In the entries below, some lines hold the string "South"; please say how many, giving the number and nothing else.

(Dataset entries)
○ ○ ○ ○

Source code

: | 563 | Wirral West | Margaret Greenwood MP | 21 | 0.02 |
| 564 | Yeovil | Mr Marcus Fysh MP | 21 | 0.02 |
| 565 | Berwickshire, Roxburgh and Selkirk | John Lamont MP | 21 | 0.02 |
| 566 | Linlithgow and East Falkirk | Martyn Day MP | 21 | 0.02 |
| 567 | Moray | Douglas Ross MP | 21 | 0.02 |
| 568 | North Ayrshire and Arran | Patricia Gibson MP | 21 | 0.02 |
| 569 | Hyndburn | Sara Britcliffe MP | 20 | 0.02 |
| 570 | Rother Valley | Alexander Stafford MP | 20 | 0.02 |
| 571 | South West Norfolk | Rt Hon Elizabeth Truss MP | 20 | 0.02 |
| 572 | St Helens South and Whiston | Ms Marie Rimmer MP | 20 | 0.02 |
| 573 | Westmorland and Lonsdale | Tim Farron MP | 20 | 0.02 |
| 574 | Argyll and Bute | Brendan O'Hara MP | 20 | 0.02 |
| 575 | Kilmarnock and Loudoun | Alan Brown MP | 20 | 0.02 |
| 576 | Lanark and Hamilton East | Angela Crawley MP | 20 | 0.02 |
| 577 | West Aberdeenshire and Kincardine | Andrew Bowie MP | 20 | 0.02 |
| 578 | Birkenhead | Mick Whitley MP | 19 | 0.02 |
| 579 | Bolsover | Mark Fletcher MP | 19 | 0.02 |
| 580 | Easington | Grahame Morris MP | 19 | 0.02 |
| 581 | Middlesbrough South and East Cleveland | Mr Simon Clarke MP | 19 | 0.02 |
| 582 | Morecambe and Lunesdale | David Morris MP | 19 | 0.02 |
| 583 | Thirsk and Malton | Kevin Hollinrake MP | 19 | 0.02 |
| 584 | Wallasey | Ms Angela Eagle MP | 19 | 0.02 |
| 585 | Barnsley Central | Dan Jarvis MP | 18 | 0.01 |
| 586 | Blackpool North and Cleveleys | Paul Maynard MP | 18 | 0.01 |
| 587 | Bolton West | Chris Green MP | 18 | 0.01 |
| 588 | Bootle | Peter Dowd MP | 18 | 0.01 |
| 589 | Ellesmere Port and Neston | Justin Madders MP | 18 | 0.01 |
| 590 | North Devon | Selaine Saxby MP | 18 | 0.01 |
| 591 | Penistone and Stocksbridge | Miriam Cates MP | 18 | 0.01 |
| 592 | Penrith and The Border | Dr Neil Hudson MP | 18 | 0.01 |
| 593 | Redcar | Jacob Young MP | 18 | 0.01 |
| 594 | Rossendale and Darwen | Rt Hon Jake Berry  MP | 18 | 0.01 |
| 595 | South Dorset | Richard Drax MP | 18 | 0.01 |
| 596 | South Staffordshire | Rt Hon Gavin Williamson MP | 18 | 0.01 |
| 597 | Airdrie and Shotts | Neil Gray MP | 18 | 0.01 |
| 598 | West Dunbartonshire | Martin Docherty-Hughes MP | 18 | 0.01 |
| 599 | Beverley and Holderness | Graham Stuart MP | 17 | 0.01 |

○ ○ ○ ○

-- TASK RESPONSE --
5